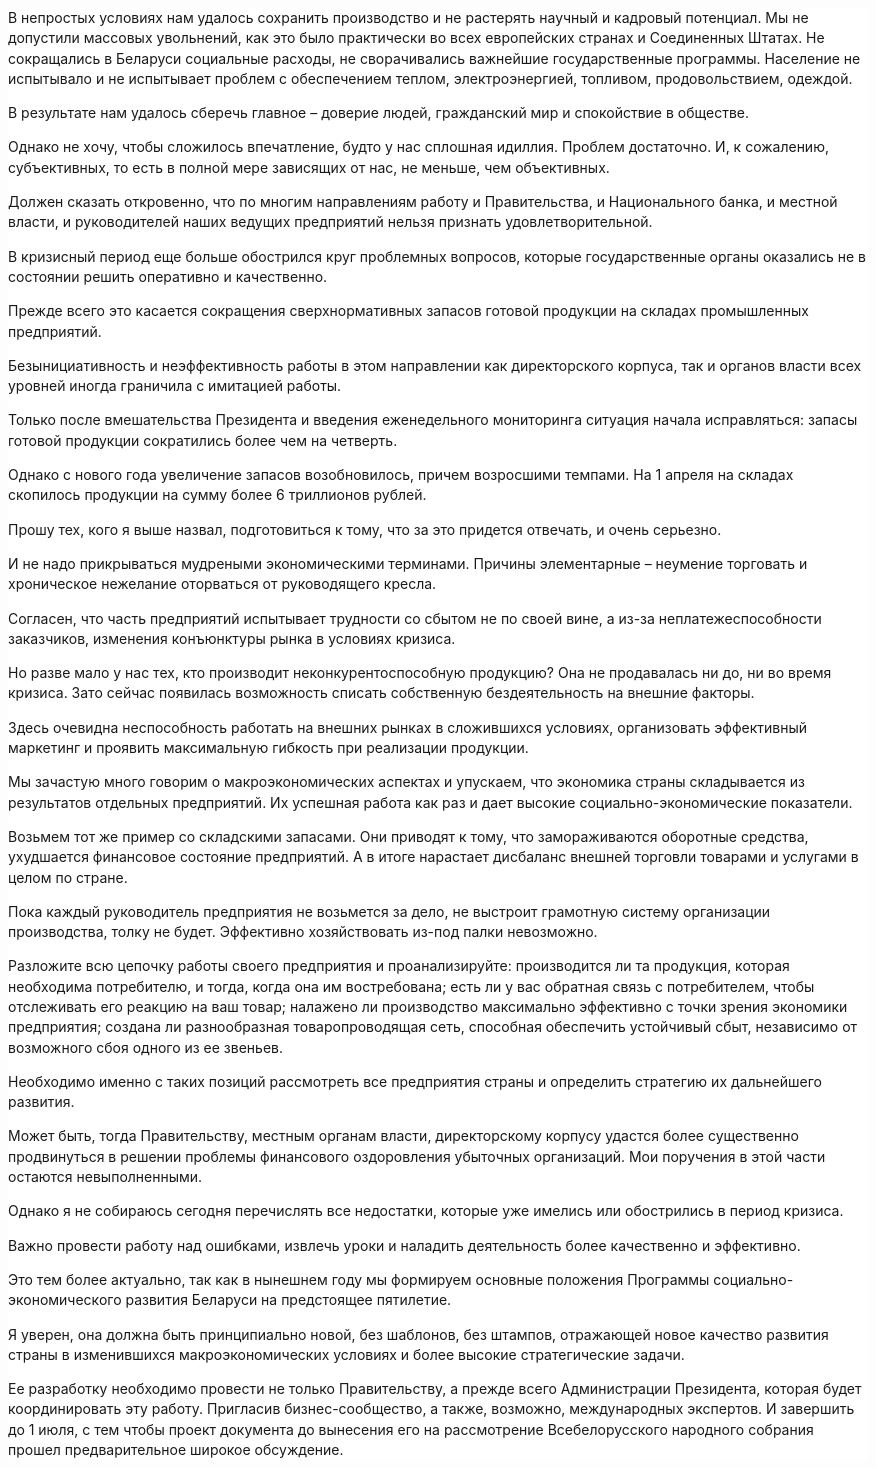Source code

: <p>В непростых условиях нам удалось сохранить производство и не растерять научный и кадровый потенциал. Мы не допустили массовых увольнений, как это было практически во всех европейских странах и Соединенных Штатах. Не сокращались в Беларуси социальные расходы, не сворачивались важнейшие государственные программы. Население не испытывало и не испытывает проблем с обеспечением теплом, электроэнергией, топливом, продовольствием, одеждой.</p>
<p>В результате нам удалось сберечь главное – доверие людей, гражданский мир и спокойствие в обществе.</p>
<p>Однако не хочу, чтобы сложилось впечатление, будто у нас сплошная идиллия. Проблем достаточно. И, к сожалению, субъективных, то есть в полной мере зависящих от нас, не меньше, чем объективных.</p>
<p>Должен сказать откровенно, что по многим направлениям работу и Правительства, и Национального банка, и местной власти, и руководителей наших ведущих предприятий нельзя признать удовлетворительной.</p>
<p>В кризисный период еще больше обострился круг проблемных вопросов, которые государственные органы оказались не в состоянии решить оперативно и качественно.</p>
<p>Прежде всего это касается сокращения сверхнормативных запасов готовой продукции на складах промышленных предприятий.</p>
<p>Безынициативность и неэффективность работы в этом направлении как директорского корпуса, так и органов власти всех уровней иногда граничила с имитацией работы.</p>
<p>Только после вмешательства Президента и введения еженедельного мониторинга ситуация начала исправляться: запасы готовой продукции сократились более чем на четверть.</p>
<p>Однако с нового года увеличение запасов возобновилось, причем возросшими темпами. На 1 апреля на складах скопилось продукции на сумму более 6 триллионов рублей.</p>
<p>Прошу тех, кого я выше назвал, подготовиться к тому, что за это придется отвечать, и очень серьезно.</p>
<p>И не надо прикрываться мудреными экономическими терминами. Причины элементарные – неумение торговать и хроническое нежелание оторваться от руководящего кресла.</p>
<p>Согласен, что часть предприятий испытывает трудности со сбытом не по своей вине, а из-за неплатежеспособности заказчиков, изменения конъюнктуры рынка в условиях кризиса.</p>
<p>Но разве мало у нас тех, кто производит неконкурентоспособную продукцию? Она не продавалась ни до, ни во время кризиса. Зато сейчас появилась возможность списать собственную бездеятельность на внешние факторы.</p>
<p>Здесь очевидна неспособность работать на внешних рынках в сложившихся условиях, организовать эффективный маркетинг и проявить максимальную гибкость при реализации продукции.</p>
<p>Мы зачастую много говорим о макроэкономических аспектах и упускаем, что экономика страны складывается из результатов отдельных предприятий. Их успешная работа как раз и дает высокие социально-экономические показатели.</p>
<p>Возьмем тот же пример со складскими запасами. Они приводят к тому, что замораживаются оборотные средства, ухудшается финансовое состояние предприятий. А в итоге нарастает дисбаланс внешней торговли товарами и услугами в целом по стране.</p>
<p>Пока каждый руководитель предприятия не возьмется за дело, не выстроит грамотную систему организации производства, толку не будет. Эффективно хозяйствовать из-под палки невозможно.</p>
<p>Разложите всю цепочку работы своего предприятия и проанализируйте: производится ли та продукция, которая необходима потребителю, и тогда, когда она им востребована; есть ли у вас обратная связь с потребителем, чтобы отслеживать его реакцию на ваш товар; налажено ли производство максимально эффективно с точки зрения экономики предприятия; создана ли разнообразная товаропроводящая сеть, способная обеспечить устойчивый сбыт, независимо от возможного сбоя одного из ее звеньев.</p>
<p>Необходимо именно с таких позиций рассмотреть все предприятия страны и определить стратегию их дальнейшего развития.</p>
<p>Может быть, тогда Правительству, местным органам власти, директорскому корпусу удастся более существенно продвинуться в решении проблемы финансового оздоровления убыточных организаций. Мои поручения в этой части остаются невыполненными.</p>
<p>Однако я не собираюсь сегодня перечислять все недостатки, которые уже имелись или обострились в период кризиса.</p>
<p>Важно провести работу над ошибками, извлечь уроки и наладить деятельность более качественно и эффективно.</p>
<p>Это тем более актуально, так как в нынешнем году мы формируем основные положения Программы социально-экономического развития Беларуси на предстоящее пятилетие.</p>
<p>Я уверен, она должна быть принципиально новой, без шаблонов, без штампов, отражающей новое качество развития страны в изменившихся макроэкономических условиях и более высокие стратегические задачи.</p>
<p>Ее разработку необходимо провести не только Правительству, а прежде всего Администрации Президента, которая будет координировать эту работу. Пригласив бизнес-сообщество, а также, возможно, международных экспертов. И завершить до 1 июля, с тем чтобы проект документа до вынесения его на рассмотрение Всебелорусского народного собрания прошел предварительное широкое обсуждение.</p>
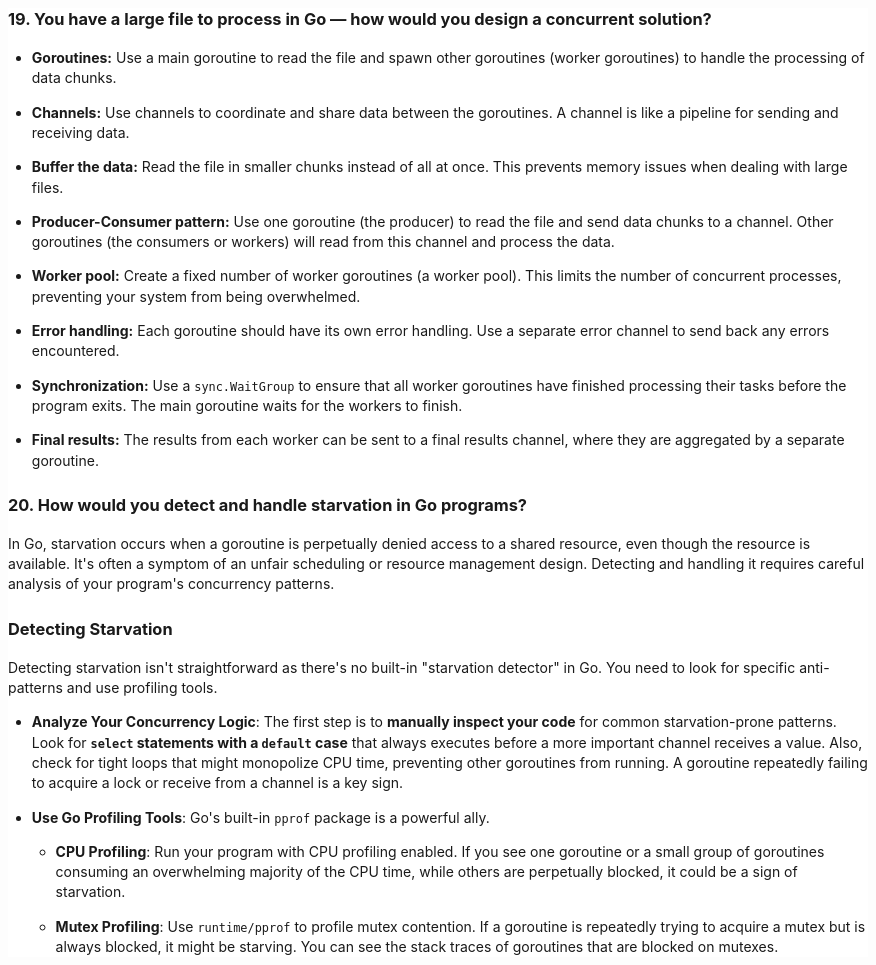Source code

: ### 19.  You have a large file to process in Go — how would you design a concurrent solution?

* **Goroutines:** Use a main goroutine to read the file and spawn other goroutines (worker goroutines) to handle the processing of data chunks.

* **Channels:** Use channels to coordinate and share data between the goroutines. A channel is like a pipeline for sending and receiving data. 

* **Buffer the data:** Read the file in smaller chunks instead of all at once. This prevents memory issues when dealing with large files.

* **Producer-Consumer pattern:** Use one goroutine (the producer) to read the file and send data chunks to a channel. Other goroutines (the consumers or workers) will read from this channel and process the data.

* **Worker pool:** Create a fixed number of worker goroutines (a worker pool). This limits the number of concurrent processes, preventing your system from being overwhelmed.

* **Error handling:** Each goroutine should have its own error handling. Use a separate error channel to send back any errors encountered.

* **Synchronization:** Use a `sync.WaitGroup` to ensure that all worker goroutines have finished processing their tasks before the program exits. The main goroutine waits for the workers to finish.

* **Final results:** The results from each worker can be sent to a final results channel, where they are aggregated by a separate goroutine.

### 20. How would you detect and handle starvation in Go programs?

In Go, starvation occurs when a goroutine is perpetually denied access to a shared resource, even though the resource is available. It's often a symptom of an unfair scheduling or resource management design. Detecting and handling it requires careful analysis of your program's concurrency patterns.


### Detecting Starvation

Detecting starvation isn't straightforward as there's no built-in "starvation detector" in Go. You need to look for specific anti-patterns and use profiling tools.

  * **Analyze Your Concurrency Logic**: The first step is to **manually inspect your code** for common starvation-prone patterns. Look for **`select` statements with a `default` case** that always executes before a more important channel receives a value. Also, check for tight loops that might monopolize CPU time, preventing other goroutines from running. A goroutine repeatedly failing to acquire a lock or receive from a channel is a key sign.

  * **Use Go Profiling Tools**: Go's built-in `pprof` package is a powerful ally.

      * **CPU Profiling**: Run your program with CPU profiling enabled. If you see one goroutine or a small group of goroutines consuming an overwhelming majority of the CPU time, while others are perpetually blocked, it could be a sign of starvation.

      * **Mutex Profiling**: Use `runtime/pprof` to profile mutex contention. If a goroutine is repeatedly trying to acquire a mutex but is always blocked, it might be starving. You can see the stack traces of goroutines that are blocked on mutexes.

Problem statement ▸ Where the word "тому" shows up in a line of the listing, return that line.

Answer space ▸
<p>Прошу тех, кого я выше назвал, подготовиться к тому, что за это придется отвечать, и очень серьезно.</p>
<p>Возьмем тот же пример со складскими запасами. Они приводят к тому, что замораживаются оборотные средства, ухудшается финансовое состояние предприятий. А в итоге нарастает дисбаланс внешней торговли товарами и услугами в целом по стране.</p>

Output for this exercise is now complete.